= Lommán of Trim =

Irish saint

Lommán mac Dalláin (fl. 5th—early 6th century) was a saint and patron of Trim, County Meath in Ireland.

==Cenél Lóegairi, Trim and Armagh==
Trim (Áth Truimm -'ford of the elderflowers') was the foremost church in the petty kingdom of the Cenél Lóegairi, originally belonging to a cadet branch of that dynasty. In the early 8th century, however, the patronage of the church came under serious strain as power shifts occurred within the main ruling branch. Between the early 8th and mid-9th century, descendants of Colmán mac Duib Duin ruled the monastery. The cadet branch appears to have negotiated the position of the saint, turning to St Patrick's church in Armagh for mediation. By way of compromise, Lommán was drawn into the dossier of St Patrick as someone biologically related and subordinate to that saint. An 8th-century text in the Book of Armagh first attests to Lommán's new status. It states that through his mother, Lommán was a kinsman of the saint as well as of a number of other local saints of the 5th century, including Munis (buried in Forgney) and Mo Genóc (Mugenóc) of Cell Duma Glind (Kilglyn). According to the foundation story, Lommán joined St Patrick on his voyage to Ireland, landing at the estuary of the Boyne (according to Muirchú, at Inber Colpthai), and continued in his ship as far as Trim, where he founded the monastery.

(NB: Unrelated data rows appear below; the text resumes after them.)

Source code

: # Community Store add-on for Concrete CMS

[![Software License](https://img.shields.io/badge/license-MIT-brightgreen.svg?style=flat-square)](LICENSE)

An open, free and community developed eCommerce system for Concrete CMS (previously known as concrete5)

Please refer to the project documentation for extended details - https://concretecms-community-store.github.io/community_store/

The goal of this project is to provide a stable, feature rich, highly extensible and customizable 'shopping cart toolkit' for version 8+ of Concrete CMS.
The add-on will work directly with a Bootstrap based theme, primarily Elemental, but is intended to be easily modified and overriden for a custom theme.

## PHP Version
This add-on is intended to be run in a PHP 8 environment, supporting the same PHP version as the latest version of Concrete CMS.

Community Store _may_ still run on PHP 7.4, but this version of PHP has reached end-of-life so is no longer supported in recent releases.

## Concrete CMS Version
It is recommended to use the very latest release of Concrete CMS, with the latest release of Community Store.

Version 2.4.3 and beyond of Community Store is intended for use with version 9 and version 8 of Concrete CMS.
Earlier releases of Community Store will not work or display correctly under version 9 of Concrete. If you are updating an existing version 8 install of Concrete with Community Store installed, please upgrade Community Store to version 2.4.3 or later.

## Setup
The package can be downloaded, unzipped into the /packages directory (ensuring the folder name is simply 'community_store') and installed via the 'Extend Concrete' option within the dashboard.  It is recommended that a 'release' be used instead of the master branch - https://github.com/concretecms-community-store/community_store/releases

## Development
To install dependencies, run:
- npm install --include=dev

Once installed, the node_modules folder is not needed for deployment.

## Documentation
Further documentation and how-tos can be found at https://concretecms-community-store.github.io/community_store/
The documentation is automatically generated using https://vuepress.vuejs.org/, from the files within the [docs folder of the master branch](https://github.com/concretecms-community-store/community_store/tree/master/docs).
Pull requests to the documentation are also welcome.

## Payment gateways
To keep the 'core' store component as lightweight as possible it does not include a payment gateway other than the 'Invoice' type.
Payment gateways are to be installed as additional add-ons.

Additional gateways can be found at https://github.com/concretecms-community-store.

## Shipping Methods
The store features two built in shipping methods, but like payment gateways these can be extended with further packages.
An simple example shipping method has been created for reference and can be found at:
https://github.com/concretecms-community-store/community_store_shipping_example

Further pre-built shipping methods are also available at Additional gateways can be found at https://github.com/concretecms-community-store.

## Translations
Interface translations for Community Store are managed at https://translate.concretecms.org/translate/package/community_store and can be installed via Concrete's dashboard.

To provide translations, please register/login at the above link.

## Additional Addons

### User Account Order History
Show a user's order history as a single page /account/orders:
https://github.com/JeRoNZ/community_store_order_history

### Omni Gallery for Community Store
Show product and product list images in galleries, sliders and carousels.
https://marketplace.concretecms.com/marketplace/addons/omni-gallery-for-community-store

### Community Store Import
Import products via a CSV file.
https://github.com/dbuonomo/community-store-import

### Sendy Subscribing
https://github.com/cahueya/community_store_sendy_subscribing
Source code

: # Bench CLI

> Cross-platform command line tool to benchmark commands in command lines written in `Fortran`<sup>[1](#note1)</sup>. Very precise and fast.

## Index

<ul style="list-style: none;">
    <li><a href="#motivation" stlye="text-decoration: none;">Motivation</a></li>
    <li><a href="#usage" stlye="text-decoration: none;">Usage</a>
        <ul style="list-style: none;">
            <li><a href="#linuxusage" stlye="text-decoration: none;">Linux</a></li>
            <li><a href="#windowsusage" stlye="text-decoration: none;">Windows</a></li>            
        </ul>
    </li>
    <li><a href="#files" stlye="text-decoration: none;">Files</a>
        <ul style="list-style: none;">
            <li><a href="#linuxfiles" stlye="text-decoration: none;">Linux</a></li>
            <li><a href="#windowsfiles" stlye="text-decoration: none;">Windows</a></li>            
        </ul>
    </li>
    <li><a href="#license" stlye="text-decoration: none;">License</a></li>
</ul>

The Patrician influence is also attested in a later gloss to the Martyrology of Tallaght, which identifies Lommán as porter ((h)ostiarius) to St Patrick.

==Tripartite Life==
Although the cadet branch in control of Lommán's church lost out, Lommán remained an element of St Patrick's cult, notably re-appearing in the Tripartite Life of Patrick, written in the 10th century. It tells that Lommán was a nephew of Patrick, his mother being a sister of Patrick and that his brothers were Munis, Broccaid of Imliuch Ech, Broccán and Mo Genóc. When at Patrick's instructions, the saint rowed to Trim, he arrived at the fortress belonging to the local ruler Feidlimid son of Lóegaire mac Néill. He first converted Feidlimid's son Foirtchernn (Fortchern) and subsequently, Feidlimid himself, whose wife, named Scoth (Scotnoe), was the daughter of the British king. Feidlimid welcomed the saint and granted him Trim, where Patrick founded a monastery and left it in Lommán's charge. Foirtchernn became his foster son and with him, he visited his brother Broccaid towards the end of his life. Lommán bequeathed the church to both Patrick and Foirtchernn. Foirtchernn, though initially reluctant, accepted and after the death of his foster father, held the abbey for only three days, transferring it to the pilgrim Cathlaid in his stead.

==Death and Veneration==
His feast day was observed on 17 February and on 11 October.